--- START ---
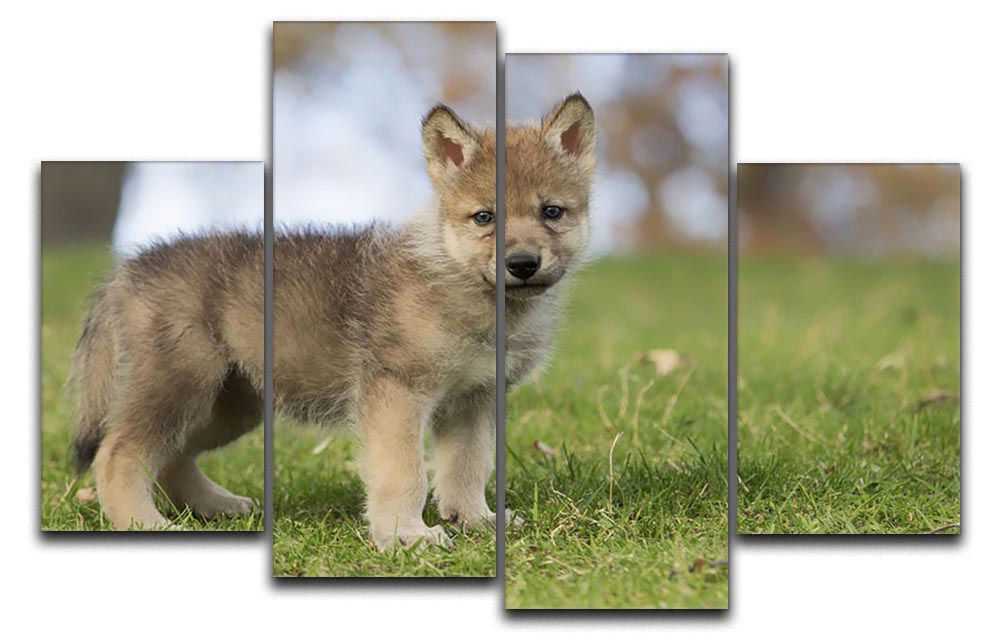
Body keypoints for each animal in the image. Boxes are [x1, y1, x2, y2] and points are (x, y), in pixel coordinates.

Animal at [70, 94, 596, 549]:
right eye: (484, 217)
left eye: (552, 211)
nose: (522, 263)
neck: (464, 287)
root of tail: (129, 270)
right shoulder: (397, 392)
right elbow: (404, 472)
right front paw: (407, 536)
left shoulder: (473, 398)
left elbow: (467, 468)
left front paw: (475, 521)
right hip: (182, 384)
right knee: (118, 454)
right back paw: (145, 523)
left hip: (230, 402)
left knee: (171, 457)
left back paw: (215, 507)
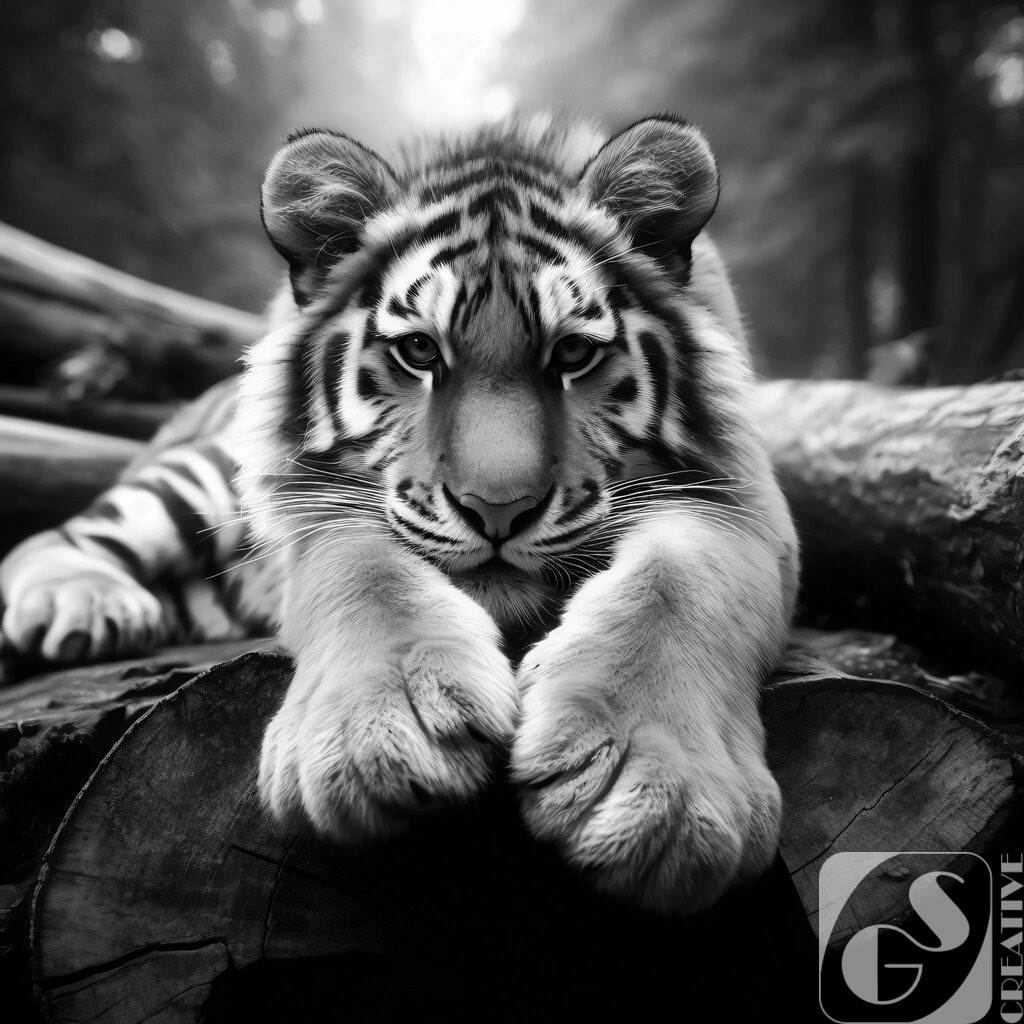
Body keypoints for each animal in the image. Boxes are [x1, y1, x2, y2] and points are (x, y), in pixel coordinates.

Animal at [0, 113, 799, 915]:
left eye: (572, 353)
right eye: (419, 350)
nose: (498, 510)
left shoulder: (740, 505)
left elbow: (679, 588)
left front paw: (654, 785)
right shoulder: (319, 509)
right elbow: (366, 576)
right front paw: (378, 733)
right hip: (197, 476)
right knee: (51, 539)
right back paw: (88, 608)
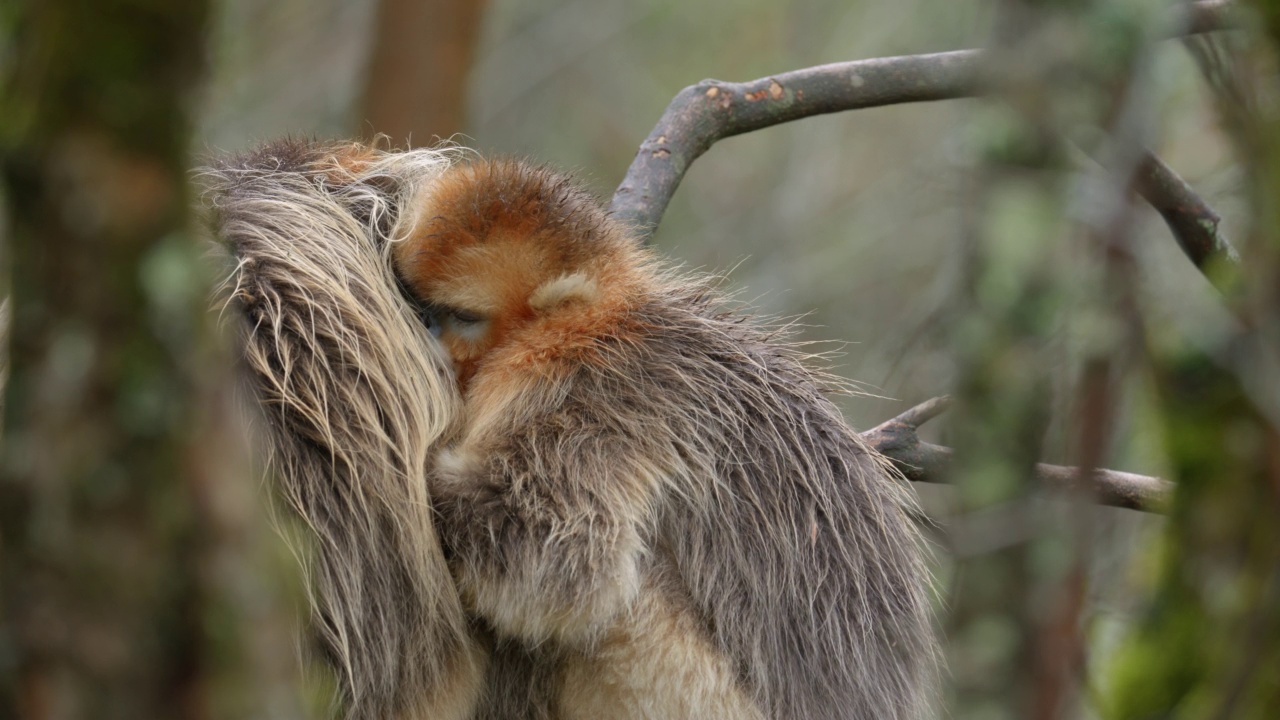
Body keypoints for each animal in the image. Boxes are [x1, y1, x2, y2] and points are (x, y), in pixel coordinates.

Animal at [204, 140, 936, 717]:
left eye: (457, 315)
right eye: (416, 300)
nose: (425, 340)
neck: (598, 321)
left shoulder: (587, 392)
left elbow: (561, 555)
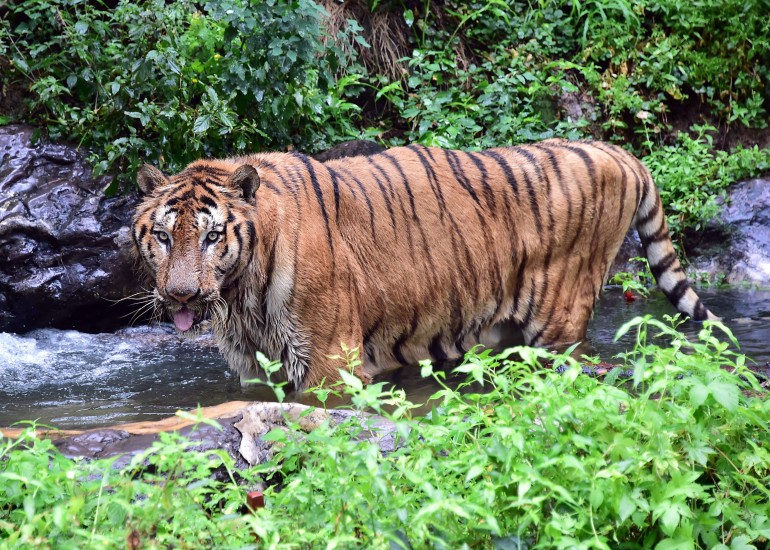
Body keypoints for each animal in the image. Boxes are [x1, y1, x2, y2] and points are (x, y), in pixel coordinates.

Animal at [130, 142, 712, 392]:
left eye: (212, 237)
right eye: (163, 236)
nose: (181, 296)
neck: (239, 295)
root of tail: (618, 151)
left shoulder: (328, 360)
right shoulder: (257, 367)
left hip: (559, 321)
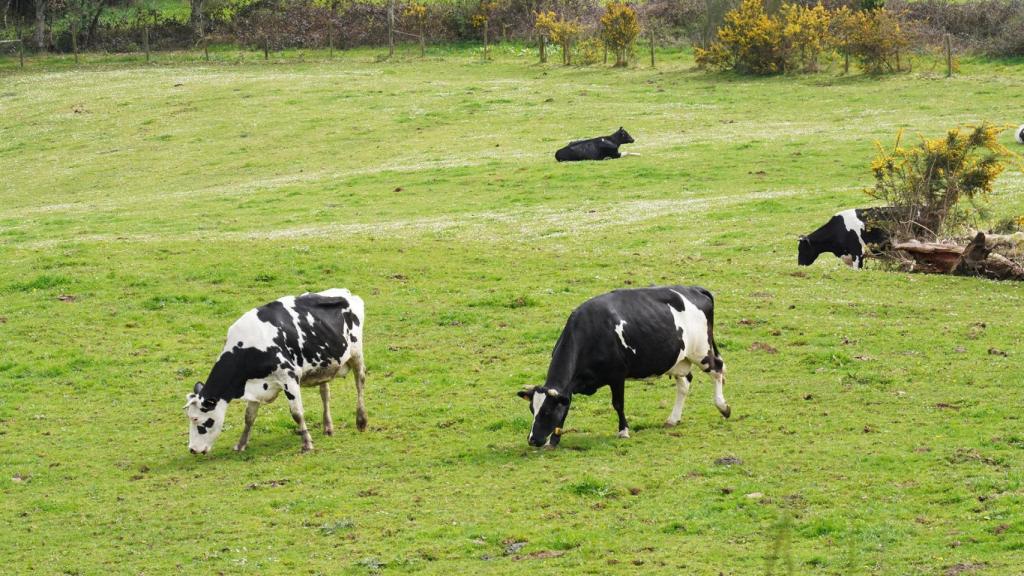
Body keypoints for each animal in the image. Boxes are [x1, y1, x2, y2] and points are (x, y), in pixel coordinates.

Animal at [183, 289, 366, 454]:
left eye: (196, 418)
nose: (192, 449)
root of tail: (346, 293)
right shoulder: (255, 386)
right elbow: (249, 417)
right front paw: (241, 444)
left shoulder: (289, 378)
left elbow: (297, 413)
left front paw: (307, 443)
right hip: (324, 366)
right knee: (325, 394)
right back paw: (328, 427)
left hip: (356, 353)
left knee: (360, 383)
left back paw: (361, 421)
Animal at [517, 286, 730, 448]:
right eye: (532, 409)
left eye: (547, 411)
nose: (532, 440)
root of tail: (694, 289)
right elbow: (566, 406)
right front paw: (553, 440)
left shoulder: (617, 375)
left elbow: (618, 404)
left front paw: (623, 431)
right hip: (679, 359)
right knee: (685, 383)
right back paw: (672, 419)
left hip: (701, 350)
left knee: (717, 369)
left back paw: (723, 407)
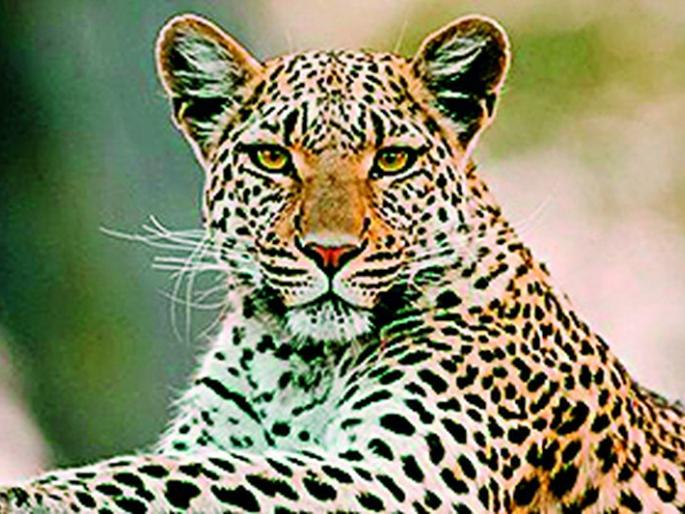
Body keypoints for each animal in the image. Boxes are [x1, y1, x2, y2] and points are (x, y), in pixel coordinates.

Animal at [2, 11, 684, 513]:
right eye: (273, 158)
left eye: (392, 161)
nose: (330, 250)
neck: (297, 366)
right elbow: (189, 463)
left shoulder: (400, 478)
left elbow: (184, 475)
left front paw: (29, 493)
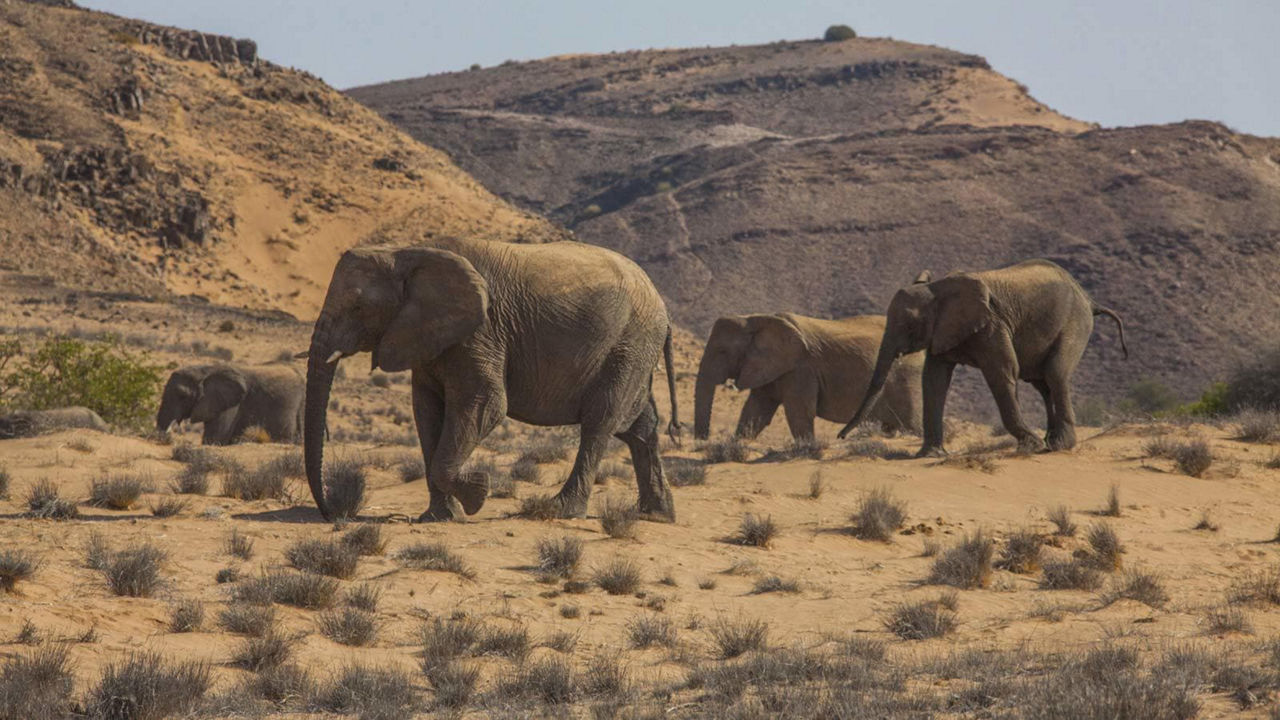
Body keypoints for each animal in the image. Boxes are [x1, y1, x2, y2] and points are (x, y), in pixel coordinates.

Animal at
--- END ---
Aim of the exercise:
Transcribe, word for word, the lines of the listing above from the one that contains "neck: (598, 321)" through the one that contains "left hip: (559, 321)", keeping both ends and dropping the pictures.

Response box:
neck: (598, 321)
left shoulder: (587, 392)
left elbow: (561, 555)
Body keypoints for each animal in the image. Boxes are [x1, y1, x2, y2] and points are (x, y), in pixel coordinates.

Animal at [130, 142, 712, 392]:
left eye: (212, 237)
right eye: (163, 236)
nose: (181, 296)
neck: (239, 295)
root of tail: (618, 151)
left shoulder: (328, 360)
right shoulder: (257, 367)
left hip: (559, 321)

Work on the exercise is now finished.